Enkele beschouwingen over het fenomeen Marktplaats mogen hier tot slot niet ontbreken.
‘Internetbedrog geen verduistering meer. Oplichting via Marktplaats voortaan zaak civiele rechter’, kopte de Leeuwarder Courant van 16 januari 2013, waarin gerefereerd werd aan HR 2 oktober 2012, LJN BV 8280. Op daarover gestelde Kamervragen antwoordde de minister van Veiligheid en Justitie op 8 april 2013 (2013/177):
‘De zaak waarover de Hoge Raad oordeelde, toont eens te meer aan dat mensen goed op moeten letten als zij, bijvoorbeeld via internet, zaken doen met een onbekende tegenpartij. Dat geldt zeker als er vooraf (aan)betaald moet worden. Er zijn op internet verschillende oplossingen voorhanden waarmee de risico's van dergelijke transacties beperkt kunnen worden. Ook als mensen eenmaal slachtoffer zijn geworden van oplichting houden ze een eigen verantwoordelijkheid om de schade die zij hierdoor geleden hebben te verhalen. Het strafrecht kan niet voor ieder zakelijk conflict een oplossing bieden. Maar bij ernstige gevallen, bijvoorbeeld als het gaat om grote bedragen en/of grote aantallen gedupeerden, moet naar mijn mening ook langs strafrechtelijke weg opgetreden kunnen worden. Zoals vermeld in antwoord op vraag 2 kan het Openbaar Ministerie ook nu nog optreden tegen bepaalde gevallen van internetoplichting. Ik zal naar aanleiding van het arrest in overleg met het Openbaar Ministerie bezien of, en zo ja op welke wijze, nieuwe strafrechtelijke mogelijkheden gecreëerd moeten worden.’
5.
Grote bedragen zijn hier, zoals hiervoor al opgemerkt, niet in het geding. en dat mensen goed moeten opletten als zij via internet zaken doen met een onbekende tegenpartij, waarvan hier sprake is, is ook een klemmende indicatie dat het strafrecht via art. 326 Sr geen wondermiddel of balsem is voor de gekwetste ziel van de roekeloze internetkoper. Dat adagium over stultus is na 2000 jaar zo gek nog niet.
MIddel 3
Het recht is geschonden en/of er zijn vormen verzuimd waarvan niet naleving nietigheid medebrengt.

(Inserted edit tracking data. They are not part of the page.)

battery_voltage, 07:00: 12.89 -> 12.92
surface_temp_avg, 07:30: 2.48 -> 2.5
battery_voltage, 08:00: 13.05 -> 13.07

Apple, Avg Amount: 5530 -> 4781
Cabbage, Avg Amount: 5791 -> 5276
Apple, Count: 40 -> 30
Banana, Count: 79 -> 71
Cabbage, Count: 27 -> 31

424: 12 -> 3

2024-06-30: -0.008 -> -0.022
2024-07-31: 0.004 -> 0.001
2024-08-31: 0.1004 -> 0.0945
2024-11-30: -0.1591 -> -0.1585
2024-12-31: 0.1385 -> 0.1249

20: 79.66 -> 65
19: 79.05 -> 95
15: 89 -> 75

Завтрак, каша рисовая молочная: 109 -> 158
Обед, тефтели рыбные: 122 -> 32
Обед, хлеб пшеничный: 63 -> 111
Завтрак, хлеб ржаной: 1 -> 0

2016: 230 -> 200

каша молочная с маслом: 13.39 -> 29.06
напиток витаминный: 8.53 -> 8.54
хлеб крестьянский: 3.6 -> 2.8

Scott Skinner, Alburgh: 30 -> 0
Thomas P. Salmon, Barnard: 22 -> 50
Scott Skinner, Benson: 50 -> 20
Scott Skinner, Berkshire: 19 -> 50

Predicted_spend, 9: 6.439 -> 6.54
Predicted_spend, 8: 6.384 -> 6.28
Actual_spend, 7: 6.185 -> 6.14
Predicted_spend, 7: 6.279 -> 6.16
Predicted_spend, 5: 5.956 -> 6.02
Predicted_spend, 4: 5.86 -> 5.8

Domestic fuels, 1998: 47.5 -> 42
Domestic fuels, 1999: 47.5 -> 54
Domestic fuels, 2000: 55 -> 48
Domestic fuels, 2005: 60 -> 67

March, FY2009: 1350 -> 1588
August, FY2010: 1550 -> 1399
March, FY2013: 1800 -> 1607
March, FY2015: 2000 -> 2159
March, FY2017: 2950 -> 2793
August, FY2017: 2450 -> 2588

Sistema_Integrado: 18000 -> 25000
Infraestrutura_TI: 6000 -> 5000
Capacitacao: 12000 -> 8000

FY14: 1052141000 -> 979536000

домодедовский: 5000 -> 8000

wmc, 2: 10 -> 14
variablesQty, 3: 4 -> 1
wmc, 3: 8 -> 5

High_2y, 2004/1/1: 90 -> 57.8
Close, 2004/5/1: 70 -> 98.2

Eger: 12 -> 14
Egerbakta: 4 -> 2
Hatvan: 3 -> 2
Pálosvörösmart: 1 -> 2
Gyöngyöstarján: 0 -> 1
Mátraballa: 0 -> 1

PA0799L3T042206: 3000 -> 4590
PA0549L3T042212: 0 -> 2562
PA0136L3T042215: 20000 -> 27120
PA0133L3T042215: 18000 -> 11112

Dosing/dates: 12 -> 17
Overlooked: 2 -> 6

In het bijzonder zijn de artt. 359, 415 Sv geschonden doordien het hof voor het bewijs gebruik heeft gemaakt van een verklaring van [betrokkene 1] (bewijsmiddel 4) luidende:
‘Hij vertelde mij dat hij een nieuwe baan had en vergeten was de Dymo aan mij op te sturen’,
zulks ten onrechte aangezien deze verklaring niet redengevend kan worden geacht voor het bewijs van het oogmerk van wederrechtelijke bevoordeling voor zover het [betrokkene 1] betreft, nu het hof niet heeft vastgesteld dat verzoeker geen nieuwe baan had gekregen en zijn vergeetachtigheid jegens [betrokkene 1] geveinsd was. De bewezenverklaring is op grond hiervan niet naar de eis van de wet voldoende met redenen omkleed.
Deze schriftuur wordt ondertekend en ingediend door mr G. Spong, advocaat, kantoorhoudende te Amsterdam, aan de Keizersgracht 278, die bij dezen verklaart tot deze ondertekening en indiening bepaaldelijk te zijn gevolmachtigd door verzoeker in cassatie.